_Description of the task_.
Can you edit the lines of the listing below from the line with "związane z profilaktyką zdrowotną. Dzięki" to the line with "i konsumpcją, może znacząco przyczyniać się", replacing "nieskutecznych" with "nieefektywnych" and keeping everything else the same?

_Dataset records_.
-- -- --

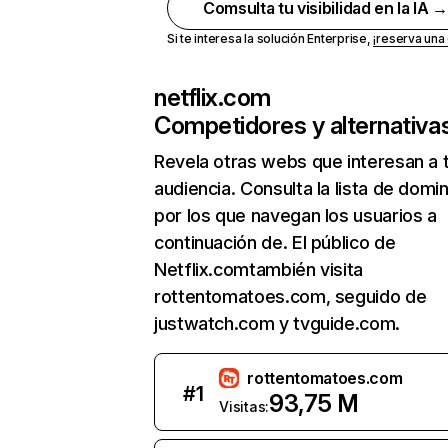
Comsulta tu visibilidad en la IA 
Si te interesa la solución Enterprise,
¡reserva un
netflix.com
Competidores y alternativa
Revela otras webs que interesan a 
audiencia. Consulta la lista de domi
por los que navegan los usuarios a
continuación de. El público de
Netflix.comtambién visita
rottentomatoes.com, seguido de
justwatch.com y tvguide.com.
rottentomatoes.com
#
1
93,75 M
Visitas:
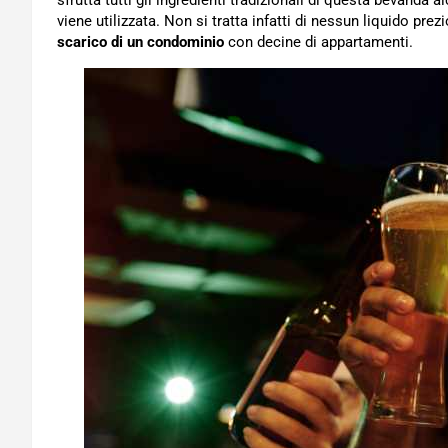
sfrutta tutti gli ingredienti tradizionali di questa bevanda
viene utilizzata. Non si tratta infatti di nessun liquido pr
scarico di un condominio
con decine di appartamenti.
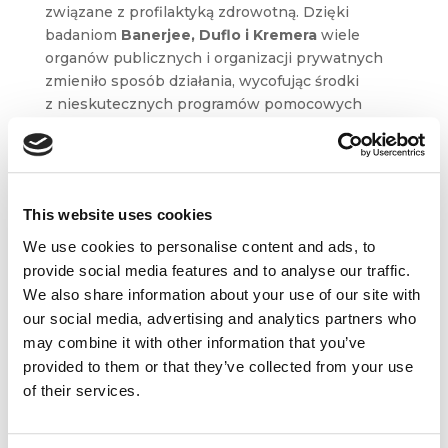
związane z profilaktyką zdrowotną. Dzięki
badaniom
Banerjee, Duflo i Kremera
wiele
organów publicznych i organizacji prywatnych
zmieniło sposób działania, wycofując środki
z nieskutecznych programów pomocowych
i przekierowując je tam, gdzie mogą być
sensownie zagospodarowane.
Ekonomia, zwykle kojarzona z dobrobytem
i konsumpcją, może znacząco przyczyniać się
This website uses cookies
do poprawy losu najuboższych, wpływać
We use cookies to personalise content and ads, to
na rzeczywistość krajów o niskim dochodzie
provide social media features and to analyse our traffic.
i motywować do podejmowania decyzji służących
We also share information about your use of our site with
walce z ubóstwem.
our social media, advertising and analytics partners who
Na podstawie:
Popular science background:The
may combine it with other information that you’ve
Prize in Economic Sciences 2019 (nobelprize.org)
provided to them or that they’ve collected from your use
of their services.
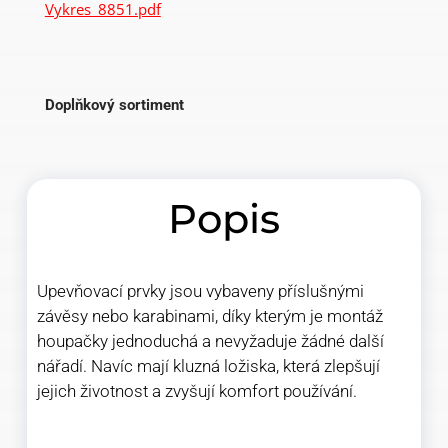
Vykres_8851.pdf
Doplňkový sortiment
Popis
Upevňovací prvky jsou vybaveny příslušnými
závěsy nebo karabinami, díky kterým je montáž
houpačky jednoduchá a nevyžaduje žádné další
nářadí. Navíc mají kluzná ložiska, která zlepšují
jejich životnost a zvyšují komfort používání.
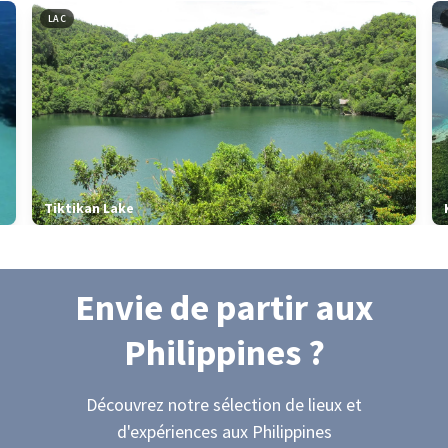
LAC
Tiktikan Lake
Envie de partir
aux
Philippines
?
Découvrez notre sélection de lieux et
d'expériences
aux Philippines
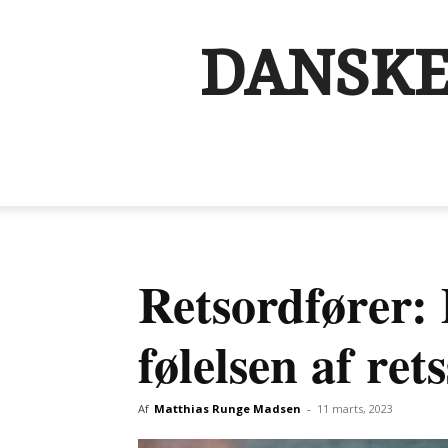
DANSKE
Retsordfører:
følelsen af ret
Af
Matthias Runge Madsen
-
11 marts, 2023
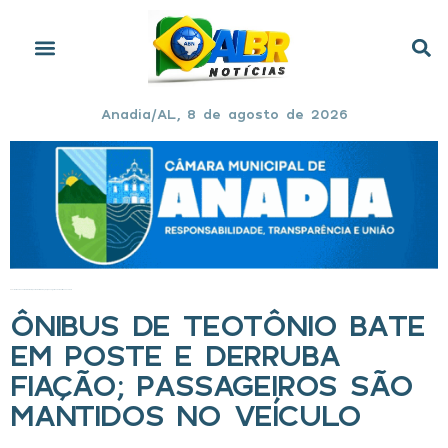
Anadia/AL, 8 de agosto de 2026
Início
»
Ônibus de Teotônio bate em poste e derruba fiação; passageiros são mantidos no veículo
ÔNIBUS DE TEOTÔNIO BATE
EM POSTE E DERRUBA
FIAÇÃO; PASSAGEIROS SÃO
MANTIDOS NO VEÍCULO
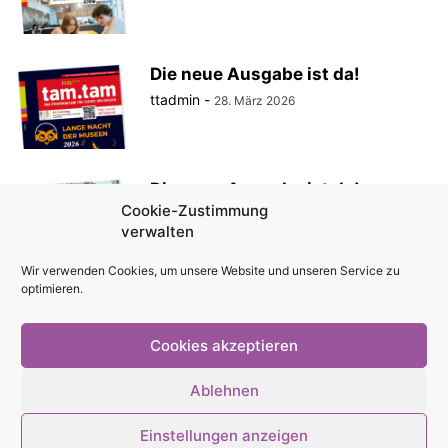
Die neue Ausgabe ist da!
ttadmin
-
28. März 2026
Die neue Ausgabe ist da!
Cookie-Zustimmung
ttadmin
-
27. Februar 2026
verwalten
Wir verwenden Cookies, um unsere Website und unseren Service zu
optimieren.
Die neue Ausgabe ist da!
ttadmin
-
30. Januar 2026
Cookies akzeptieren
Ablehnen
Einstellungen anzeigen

-- -- --

_Solution to this exercise_.
związane z profilaktyką zdrowotną. Dzięki
badaniom
Banerjee, Duflo i Kremera
wiele
organów publicznych i organizacji prywatnych
zmieniło sposób działania, wycofując środki
z nieefektywnych programów pomocowych
i przekierowując je tam, gdzie mogą być
sensownie zagospodarowane.
Ekonomia, zwykle kojarzona z dobrobytem
i konsumpcją, może znacząco przyczyniać się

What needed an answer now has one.